Figure 4. Inhibition of TRPM8 activity by PHB-depolymerase PhaZ7 in DRG neurons.
Fluorescence measurements of intracellular Ca2+ concentration were performed on DRG neurons with transiently transfected TRPM8 (3 μg) and GFP (0.5 μg) (panel A) (n = 4, cells= 7), TRPM8 together with the PhaZ7 clone (3 μg) (panel B) (n = 5, ncells= 10), and mutant S827P (3 μg) (panel C) (n = 3, ncells= 6). Panels A–C are representatives of single cover slips; total number of experiments and number of neurons are indicated in parentheses. The summaries of averaged cold and menthol responses are represented in panel D (error bars stand for ±s.e.m.). Details of the neuronal transfection are given in supplementary information.
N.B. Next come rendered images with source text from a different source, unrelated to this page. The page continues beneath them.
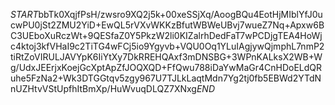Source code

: $START$bbTk0XqjfPsH/zwsro9XQ2j5k+00xeSSjXq/AoogBQu4EotHjMIblYfJ0ucwPU0jSt2ZMU2YiD+EwQL5rVXvWKKzBfutWBWeUBvj7wueZ7Nq+Apxw6BC3UEboXuRczWt+9QESfaZ0Y5PkzW2li0KIZalrhDedFaT7wPCDjgTEA4HoWjc4ktoj3kfVHaI9c2TiTG4wFCj5io9Ygyvb+VQU0Oq1YLuIAgjywQjmphL7nmP2tiRtZoVIRULJAVYpK6IiYtXy7DkRREHQAxf3mDNSBG+3WPnKALksX2WB+Wg/UdxJEErjxKoejGcXptApZfJOQXQD+FfQwu788iDaYwMaGr4CnHDoELdQRuhe5FzNa2+Wk3DTGGtqv5zgy967U7TJLkLaqtMdn7Yg2tj0fb5EBWd2YTdNnUZHtvVStUpfhItBmXp/HuWvuqDLQZ7XNxg$END$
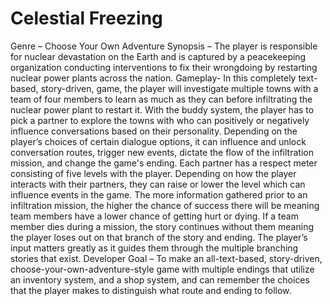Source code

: # Celestial Freezing
Genre – Choose Your Own Adventure
Synopsis – The player is responsible for nuclear devastation on the Earth and is captured by a peacekeeping organization conducting interventions to fix their wrongdoing by restarting nuclear power plants across the nation.
Gameplay- In this completely text-based, story-driven, game, the player will investigate multiple towns with a team of four members to learn as much as they can before infiltrating the nuclear power plant to restart it. With the buddy system, the player has to pick a partner to explore the towns with who can positively or negatively influence conversations based on their personality. Depending on the player’s choices of certain dialogue options, it can influence and unlock conversation routes, trigger new events, dictate the flow of the infiltration mission, and change the game's ending. Each partner has a respect meter consisting of five levels with the player. Depending on how the player interacts with their partners, they can raise or lower the level which can influence events in the game. The more information gathered prior to an infiltration mission, the higher the chance of success there will be meaning team members have a lower chance of getting hurt or dying. If a team member dies during a mission, the story continues without them meaning the player loses out on that branch of the story and ending. The player’s input matters greatly as it guides them through the multiple branching stories that exist.
Developer Goal – To make an all-text-based, story-driven, choose-your-own-adventure-style game with multiple endings that utilize an inventory system, and a shop system, and can remember the choices that the player makes to distinguish what route and ending to follow.

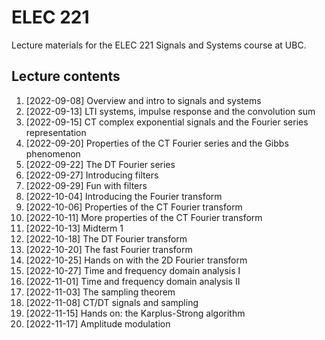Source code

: # ELEC 221
Lecture materials for the ELEC 221 Signals and Systems course at UBC. 

## Lecture contents

1. [2022-09-08] Overview and intro to signals and systems
2. [2022-09-13] LTI systems, impulse response and the convolution sum
3. [2022-09-15] CT complex exponential signals and the Fourier series representation
4. [2022-09-20] Properties of the CT Fourier series and the Gibbs phenomenon 
5. [2022-09-22] The DT Fourier series 
6. [2022-09-27] Introducing filters 
7. [2022-09-29] Fun with filters 
8. [2022-10-04] Introducing the Fourier transform
9. [2022-10-06] Properties of the CT Fourier transform 
10. [2022-10-11] More properties of the CT Fourier transform 
11. [2022-10-13] Midterm 1
12. [2022-10-18] The DT Fourier transform 
13. [2022-10-20] The fast Fourier transform
14. [2022-10-25] Hands on with the 2D Fourier transform
15. [2022-10-27] Time and frequency domain analysis I
16. [2022-11-01] Time and frequency domain analysis II
17. [2022-11-03] The sampling theorem
18. [2022-11-08] CT/DT signals and sampling
19. [2022-11-15] Hands on: the Karplus-Strong algorithm
20. [2022-11-17] Amplitude modulation
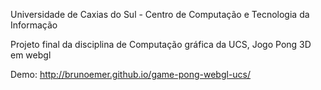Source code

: Universidade de Caxias do Sul - Centro de Computação e Tecnologia da Informação

Projeto final da disciplina de Computação gráfica da UCS, Jogo Pong 3D em webgl 

Demo:
http://brunoemer.github.io/game-pong-webgl-ucs/
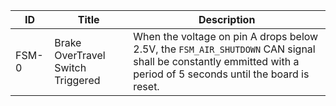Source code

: ID | Title | Description
--- | --- | ---
FSM-0 | Brake OverTravel Switch Triggered | When the voltage on pin A drops below 2.5V, the `FSM_AIR_SHUTDOWN` CAN signal shall be constantly emmitted with a period of 5 seconds until the board is reset.

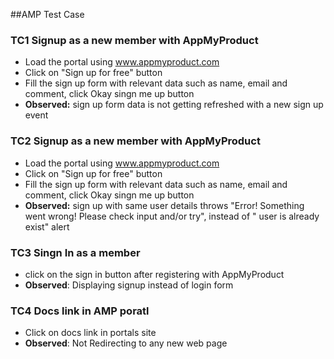 ##AMP Test Case

### TC1 Signup as a new member with AppMyProduct 

   *  Load the portal using www.appmyproduct.com
   *  Click on "Sign up for free"  button
   *  Fill the sign up form with relevant data such as name, email and comment, click Okay singn me up button
   *  **Observed:**  sign up form data is not getting refreshed with a new sign up event

### TC2 Signup as a new member with AppMyProduct 

   *  Load the portal using www.appmyproduct.com
   *  Click on "Sign up for free"  button
   *  Fill the sign up form with relevant data such as name, email and comment, click Okay singn me up button
   *  **Observed:** sign up with same user details throws "Error! Something went wrong! Please check input and/or try", instead of " user is already exist" alert

### TC3 Singn In as a member 

   *  click on the sign in button after registering with AppMyProduct
   *  **Observed**: Displaying signup instead of login form

### TC4 Docs link in AMP poratl

   *  Click on docs link in portals site
   *  **Observed**: Not Redirecting to any new web page
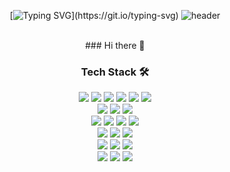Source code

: 
<div align="center">

[![Typing SVG](https://readme-typing-svg.demolab.com?font=Fira+Code&weight=450&size=40&duration=4000&pause=1000&center=true&vCenter=true&width=435&lines=Hello%2C+I%60m+Saweongi;Have+a+nice+day!!)](https://git.io/typing-svg)
![header](https://capsule-render.vercel.app/api?type=waving&color=random&height=120&animation=fadeIn&section=footer&text=🚗🚕🚙&fontAlign=70)

<br />
### Hi there 👋





<h3 align="center">Tech Stack 🛠</h3>
<p align="center">
  <img src="https://img.shields.io/badge/Next.js-000000?style=flat-square&logo=Next.js&logoColor=white"/>
  <img src="https://img.shields.io/badge/React-61DAFB?style=flat-square&logo=React&logoColor=black"/>
  <img src="https://img.shields.io/badge/Redux-764ABC?style=flat-square&logo=Redux&logoColor=white"/>
  <img src="https://img.shields.io/badge/JavaScript-F7DF1E?style=flat-square&logo=JavaScript&logoColor=black"/>
  <img src="https://img.shields.io/badge/TypeScript-007ACC?style=flat-square&logo=TypeScript&logoColor=white"/>
  <img src="https://img.shields.io/badge/Java-007396?style=flat-square&logo=Java&logoColor=white"/>
  </br>
  <img src="https://img.shields.io/badge/CSS3-1572B6?style=flat-square&logo=CSS3&logoColor=white"/>
  <img src="https://img.shields.io/badge/Sass-CC6699?style=flat-square&logo=Sass&logoColor=white"/>
  <img src="https://img.shields.io/badge/styled--components-DB7093?style=flat-square&logo=styled-components&logoColor=white"/>
  </br>
  <img src="https://img.shields.io/badge/Node.js-339933?style=flat-square&logo=Node.js&logoColor=white"/>
  <img src="https://img.shields.io/badge/MySQL-4479A1?style=flat-square&logo=MySQL&logoColor=white"/>
  <img src="https://img.shields.io/badge/MongoDB-47A248?style=flat-square&logo=MongoDB&logoColor=white"/>
  <img src="https://img.shields.io/badge/Firebase-FFCA28?style=flat-square&logo=Firebase&logoColor=black"/>
  </br>
  <img src="https://img.shields.io/badge/Git-F05032?style=flat-square&logo=Git&logoColor=white"/>
  <img src="https://img.shields.io/badge/GitHub-181717?style=flat-square&logo=GitHub&logoColor=white"/>
  <img src="https://img.shields.io/badge/GitHub_Actions-2088FF?style=flat-square&logo=GitHub-Actions&logoColor=white"/>
  </br>
  <img src="https://img.shields.io/badge/Webpack-8DD6F9?style=flat-square&logo=Webpack&logoColor=black"/>
  <img src="https://img.shields.io/badge/Babel-F9DC3E?style=flat-square&logo=Babel&logoColor=white"/>
  <img src="https://img.shields.io/badge/ESLint-4B32C3?style=flat-square&logo=ESLint&logoColor=white"/>
  <br/>
  <img src="https://img.shields.io/badge/Jest-C21325?style=flat-square&logo=Jest&logoColor=white"/>
  <img src="https://img.shields.io/badge/Testing_Library-E33332?style=flat-square&logo=Testing-Library&logoColor=white"/>
  <img src="https://img.shields.io/badge/CodeceptJS-ffe680?style=flat-square&logo=CodeceptJS&logoColor=blue"/>
</p>
<!--
**saweongi/saweongi** is a ✨ _special_ ✨ repository because its `README.md` (this file) appears on your GitHub profile.

Here are some ideas to get you started:

- 🔭 I’m currently working on ...
- 🌱 I’m currently learning ...
- 👯 I’m looking to collaborate on ...
- 🤔 I’m looking for help with ...
- 💬 Ask me about ...
- 📫 How to reach me: ...
- 😄 Pronouns: ...
- ⚡ Fun fact: ...
-->
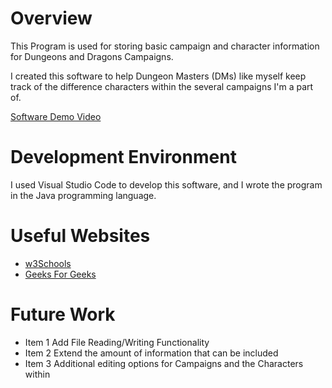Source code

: # Overview

This Program is used for storing basic campaign and character information for Dungeons and Dragons Campaigns.

I created this software to help Dungeon Masters (DMs) like myself keep track of the difference characters within the several campaigns I'm a part of.

[Software Demo Video](http://youtube.link.goes.here)

# Development Environment

I used Visual Studio Code to develop this software, and I wrote the program in the Java programming language.

# Useful Websites

- [w3Schools](http://w3schools.com)
- [Geeks For Geeks](http://geeksforgeeks.org)

# Future Work

- Item 1 Add File Reading/Writing Functionality
- Item 2 Extend the amount of information that can be included
- Item 3 Additional editing options for Campaigns and the Characters within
Panel E: PHB signals enhanced in DRG neurons expressing TRPM8. DRG neurons expressing TRPM8/GFP or TRPM8/PhaZ7/GFP were immuno-probed with anti-PHB-IgG and Alexa-546 (red) as secondary antibodies. The transfection conditions are the same as described for the panels A and B. PHB-depolymerase hydrolyzes PHB, which results in reduced signals from plasma membrane and neurites. The upper panel shows PHB staining in DRG neurons transiently expressing TRPM8 and GFP; the two middle panels demonstrate PHB in neurons expressing TRPM8, PhaZ7, and GFP; and the lower panel shows PHB in un-transfected neurons. For immunocytochemical analysis cells were observed with a Zeiss (Oberkochen, Germany) LSM-510 confocal microscope (60X objective), equipped with an Argon laser (488 nm), a Red Diode laser (637 nm), and a Green HeNe laser (543 nm), in the Confocal Imaging Facility of the New Jersey Medical School.